Today the taco of choice was Sharkeez in Manhattan Beach. Sharkeez is better-known as a late-night college-style bar, but on Tuesdays they serve up a variety of tacos, from Mahi to carnitas to lobster. Being my first time, I ordered a “Maui” style mesquite chicken and a tri-tip steak. The cashier told me they would come with Pico de Gallo** on the side, and inside would just be the meat, cheese and sauce. This sounded great to me, so I sat down to wait for my food. Sharkeez has a good all-you-can eat chips and salsa bar, which is nice to munch on when you’re wating for more food, so I grabbed a trayful.
As I waited for my tacos, I noticed that some of my friends were getting their tacos and they all had a frightening green substance in them. Lettuce! As in let-us spoil your perfectly good taco. Oh no! Taco lettuce is one of the most difficult substances to remove from food. First off, it’s shredded, so it’s not like pulling off a whole leaf of lettuce like in a sandwich. Second, it always gets mixed in with the shredded cheese, so if you manage to take out all the lettuce you are guaranteed to lose a lot of cheese.
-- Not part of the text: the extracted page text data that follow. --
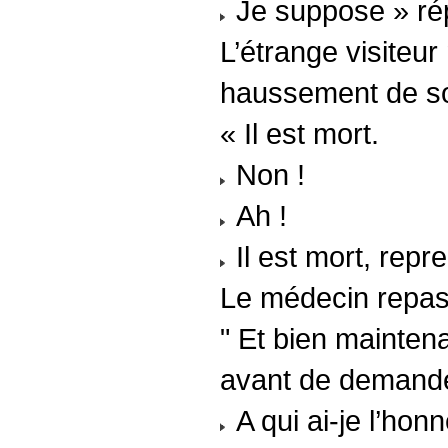
Je suppose » répo
L’étrange visiteur
haussement de sou
« Il est mort.
Non !
Ah !
Il est mort, repre
Le médecin repass
" Et bien mainten
avant de demande
A qui ai-je l’hon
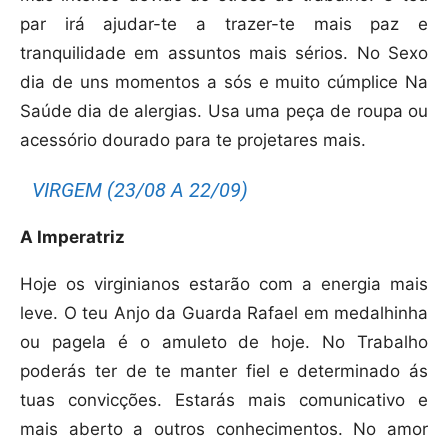
par irá ajudar-te a trazer-te mais paz e
tranquilidade em assuntos mais sérios. No Sexo
dia de uns momentos a sós e muito cúmplice Na
Saúde dia de alergias. Usa uma peça de roupa ou
acessório dourado para te projetares mais.
VIRGEM (23/08 A 22/09)
A Imperatriz
Hoje os virginianos estarão com a energia mais
leve. O teu Anjo da Guarda Rafael em medalhinha
ou pagela é o amuleto de hoje. No Trabalho
poderás ter de te manter fiel e determinado ás
tuas convicções. Estarás mais comunicativo e
mais aberto a outros conhecimentos. No amor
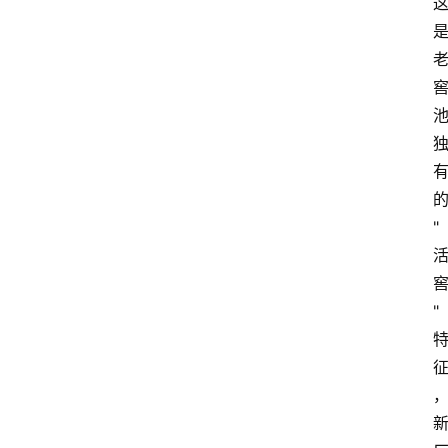
关
于
我
们
"
"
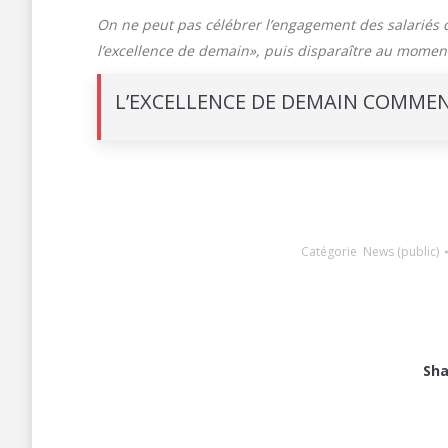
On ne peut pas célébrer l’engagement des salariés 
l’excellence de demain», puis disparaître au moment
L’EXCELLENCE DE DEMAIN COMMEN
Catégorie
News (public)
Sha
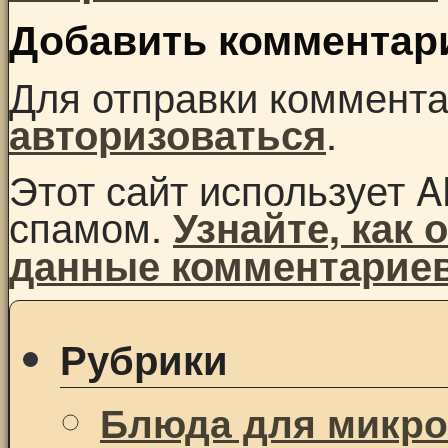
Добавить комментар
Для отправки коммент
.
авторизоваться
Этот сайт использует A
спамом.
Узнайте, как
данные комментарие
Рубрики
Блюда для микр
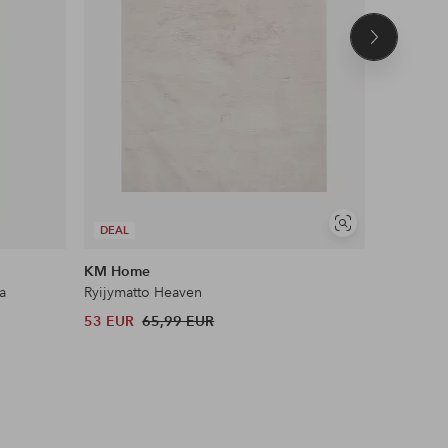
Seuraava
tuote
UUTUUS!
Näytä
DEAL
DEAL
samankaltaisia
KM Home
Ellos Plus
a
Ryijymatto Heaven
Top Peplu
53 EUR
65,99 EUR
28 EUR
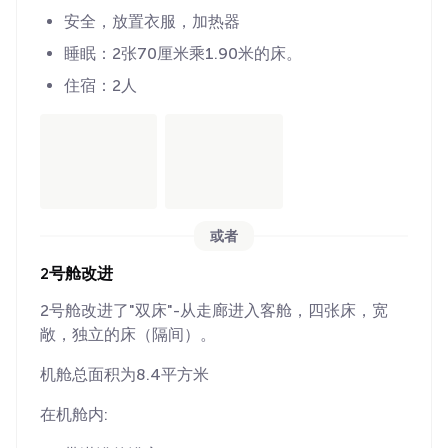
安全，放置衣服，加热器
睡眠：2张70厘米乘1.90米的床。
住宿：2人
或者
2号舱改进
2号舱改进了"双床"-从走廊进入客舱，四张床，宽
敞，独立的床（隔间）。
机舱总面积为8.4平方米
在机舱内:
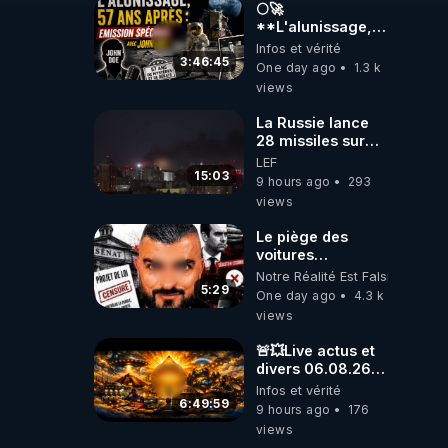
🌕🚀
**L'alunissage,
57 ans après :
Infos et vérité
Émission spéciale
3:46:45
One day ago
1.3 k
avec John Doe
views
!** 👨 🚀✨
La Russie lance
28 missiles sur
Kiev, l'attaque
LEF
révèle la faiblesse
15:03
9 hours ago
293
de Kiev
views
Le piège des
voitures
électriques se
Notre Réalité Est Falsifiée Et F
referme sur les
5:29
One day ago
4.3 k
usagers !
views
🚨💥Live actus et
divers 06.08.26💥
🚨
Infos et vérité
6:49:59
9 hours ago
176
views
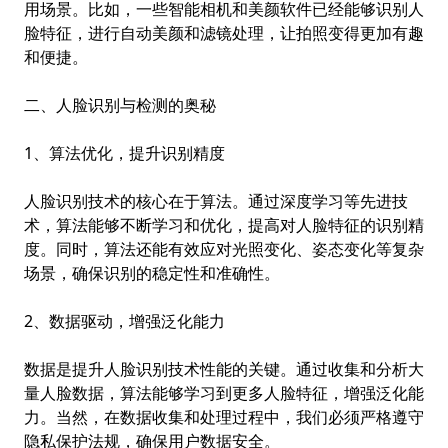
用场景。比如，一些智能相机和美颜软件已经能够识别人
脸特征，进行自动美颜和滤镜处理，让拍照变得更加有趣
和便捷。
二、人脸识别与检测的奥秘
1、算法优化，提升识别精度
人脸识别技术的核心在于算法。通过深度学习等先进技
术，算法能够不断学习和优化，提高对人脸特征的识别精
度。同时，算法还能有效应对光照变化、姿态变化等复杂
场景，确保识别的稳定性和准确性。
2、数据驱动，增强泛化能力
数据是提升人脸识别技术性能的关键。通过收集和分析大
量人脸数据，算法能够学习到更多人脸特征，增强泛化能
力。当然，在数据收集和处理过程中，我们必须严格遵守
隐私保护法规，确保用户数据安全。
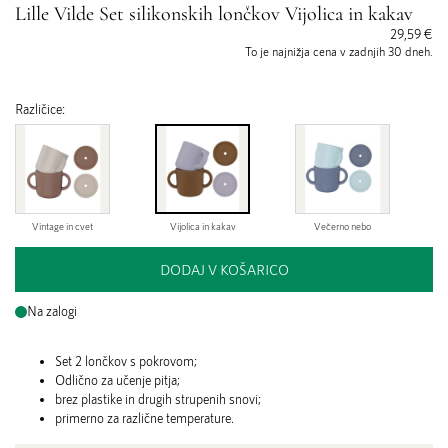
Lille Vilde Set silikonskih lončkov Vijolica in kakav
29,59 €
To je najnižja cena v zadnjih 30 dneh.
Različice:
Vintage in cvet
Vijolica in kakav
Večerno nebo
DODAJ V KOŠARICO
Na zalogi
Set 2 lončkov s pokrovom;
Odlično za učenje pitja;
brez plastike in drugih strupenih snovi;
primerno za različne temperature.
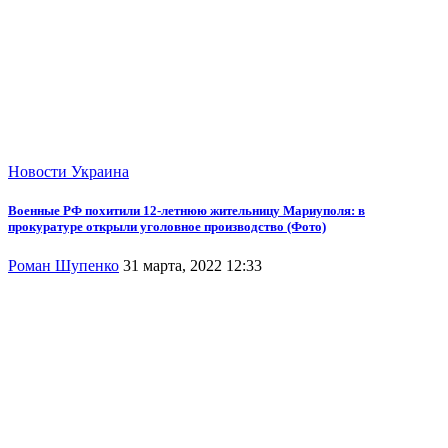
Новости
Украина
Военные РФ похитили 12-летнюю жительницу Мариуполя: в
прокуратуре открыли уголовное производство (Фото)
Роман Шупенко
31 марта, 2022 12:33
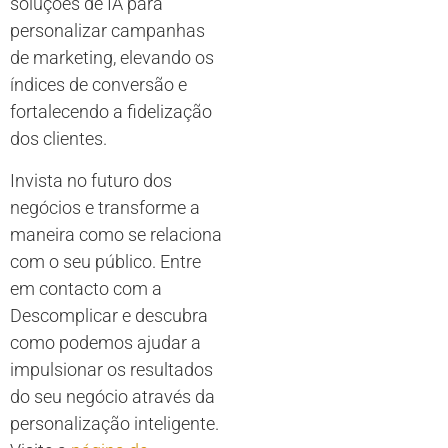
soluções de IA para
personalizar campanhas
de marketing, elevando os
índices de conversão e
fortalecendo a fidelização
dos clientes.
Invista no futuro dos
negócios e transforme a
maneira como se relaciona
com o seu público. Entre
em contacto com a
Descomplicar e descubra
como podemos ajudar a
impulsionar os resultados
do seu negócio através da
personalização inteligente.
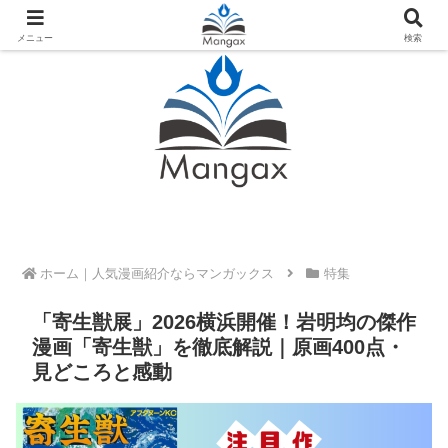
人気おすすめ漫画紹介ならMangax（マンガックス）
メニュー
検索
ホーム
特集
「寄生獣展」2026横浜開催！岩明均の傑作
漫画「寄生獣」を徹底解説｜原画400点・
見どころと感動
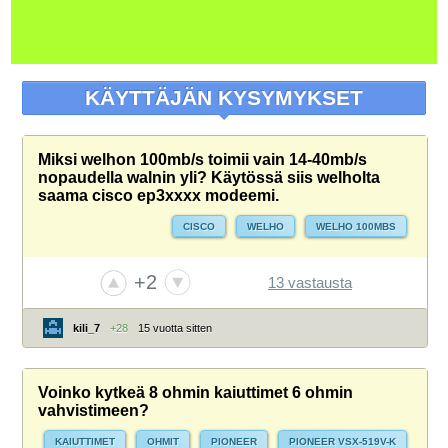
KÄYTTÄJÄN KYSYMYKSET
Miksi welhon 100mb/s toimii vain 14-40mb/s
nopaudella walnin yli? Käytössä siis welholta
saama cisco ep3xxxx modeemi.
CISCO
WELHO
WELHO 100MBS
+2
13 vastausta
kili_7
+28
15 vuotta sitten
Voinko kytkeä 8 ohmin kaiuttimet 6 ohmin
vahvistimeen?
KAIUTTIMET
OHMIT
PIONEER
PIONEER VSX-519V-K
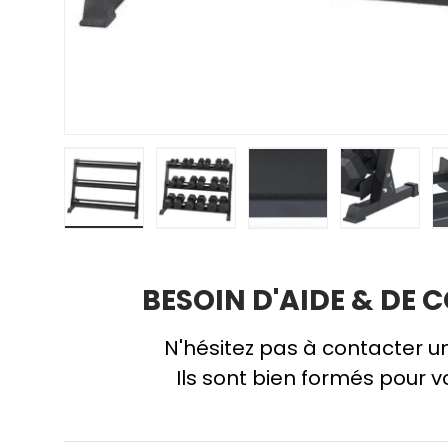
Charger l’image 1 dans la vue de galerie
Charger l’image 2 dans la vue de
Charger l’image 3 da
Charger 
BESOIN D'AIDE & DE C
N'hésitez pas à contacter un
Ils sont bien formés pour v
I had to stop the cooks before they made a terrible mistake. I quickly jumped up hoping to catch the waiter and ask him to hold the lettuce, but I was too late, he was holding my tacos.
I explained the problem and he brought me back to the kitchen as he spoke to the cooks. The cooks glared at me, and I felt like they were blaming me for having to make two new tacos. Little did they know it was their fault, for not putting a stop to the brutal persecution of lettuce within tacos. They were the first line of defense and they failed.
They quickly made me a new batch of tacos and I brought them back to my table. After all hat, they ended up being quite good, especially with a margarita. I’d recommend Sharkeez for a cheap treat on Tuesdays, but just make sure you know the ingredients that you may be getting into.
*I apologize for the poor quality of the photo, but I left my camera at home and was forced to use my friend’s iPhone.
**You can find my rant on Pico de Gallo here.
You were eating tacos in MB and you didn’t call me? I’m so hurt. I don’t know if you’re my Jewish boyfriend anymore :'(
You are a jerk for making them make new tacos. Last night I was given the wrong kind of salsa on my tacos, didn’t ask for new tacos, and was rewarded with a large drink.